抜粋した文章:
黒焼き玄米の知られざる力
大正時代から昭和の初期に書かれたと思われる『黒焼き療法五百種』という本の中で、田中吉佐衛門という医学博士が次のように述べている。
「いわゆる黒焼きは、・・・(中略)・・・乾溜物すなわちタールというような複雑な化合物を含んでいるのはもちろん、なほ、加熱によって変化しかけた諸種の有機物質も含んでいることは容易に想像できます。
恐らく、かかる変成した物質の中には、いかに精密に分析しても化学的には判らない物質も多分に含んでいるかもしれないわけであります。特殊の薬種(動物・植物)の黒焼きが特殊の病気に効く、といった事実から考えますと、右に述べましたような、化学的に証明できないような一種の物質を含んでいると考えて、一向差仕えないはずであります。単に、炭素とかカルシウムとか、タール様物質とかに限らないと考えていいでしょう。
したがって、黒焼きが効くということは、それが効いた事実だけでたくさんで、その成分がわからないという理由で、これを一笑に附することはつつしまねばなりません」
このように、これまで、黒焼きの研究は薬学畑ではダブー視されてきた分野である。
なぜなら、薬効々果の証明が困難だからである。しかし、その効果は、うまく使えばなかなかすばらしいものがあるのもまた、たしかである。
どの病気にどの黒焼きを用いるかは、まさに長年の経験からくる統計に基づくものであったろうと思われる。なぜ効くのか、という理屈は後でついてくることになる。要は、効けばいいのだから。
黒焼き玄米は玄神として知られ昔からガンに効くといわれていた。

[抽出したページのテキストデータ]
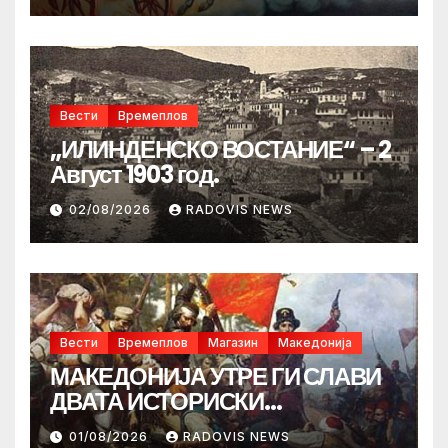
Вести
Времеплов
„ИЛИНДЕНСКО ВОСТАНИЕ“ – 2
Август 1903 год.
02/08/2026
RADOVIS NEWS
Вести
Времеплов
Магазин
Македонија
МАКЕДОНИЈА УТРЕ ГИ СЛАВИ
ДВАТА ИСТОРИСКИ
ИЛИНДЕНА!
01/08/2026
RADOVIS NEWS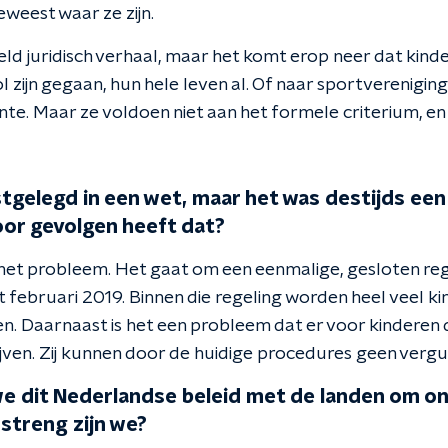
weest waar ze zijn.
keld juridisch verhaal, maar het komt erop neer dat kin
zijn gegaan, hun hele leven al. Of naar sportvereniging
nte. Maar ze voldoen niet aan het formele criterium, e
astgelegd in een wet, maar het was destijds een
voor gevolgen heeft dat?
 het probleem. Het gaat om een eenmalige, gesloten reg
 februari 2019. Binnen die regeling worden heel veel 
n. Daarnaast is het een probleem dat er voor kinderen d
jven. Zij kunnen door de huidige procedures geen vergu
e dit Nederlandse beleid met de landen om o
 streng zijn we?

実施すべき作業:
1) 黒焼き玄米についての文章によると、『黒焼き療法五百種』という本の中で黒焼きについて述べているのは誰ですか。
2) 黒焼き玄米についての文章の「黒焼き玄米の知られざる力」から「このように、これまで、黒焼きの研究は薬学畑ではダブー視されてきた分野である。」までを、一字も変えずに書き写してください。

各課題の解答:
1) 田中吉佐衛門という医学博士です。

2)
黒焼き玄米の知られざる力
大正時代から昭和の初期に書かれたと思われる『黒焼き療法五百種』という本の中で、田中吉佐衛門という医学博士が次のように述べている。
「いわゆる黒焼きは、・・・(中略)・・・乾溜物すなわちタールというような複雑な化合物を含んでいるのはもちろん、なほ、加熱によって変化しかけた諸種の有機物質も含んでいることは容易に想像できます。
恐らく、かかる変成した物質の中には、いかに精密に分析しても化学的には判らない物質も多分に含んでいるかもしれないわけであります。特殊の薬種(動物・植物)の黒焼きが特殊の病気に効く、といった事実から考えますと、右に述べましたような、化学的に証明できないような一種の物質を含んでいると考えて、一向差仕えないはずであります。単に、炭素とかカルシウムとか、タール様物質とかに限らないと考えていいでしょう。
したがって、黒焼きが効くということは、それが効いた事実だけでたくさんで、その成分がわからないという理由で、これを一笑に附することはつつしまねばなりません」
このように、これまで、黒焼きの研究は薬学畑ではダブー視されてきた分野である。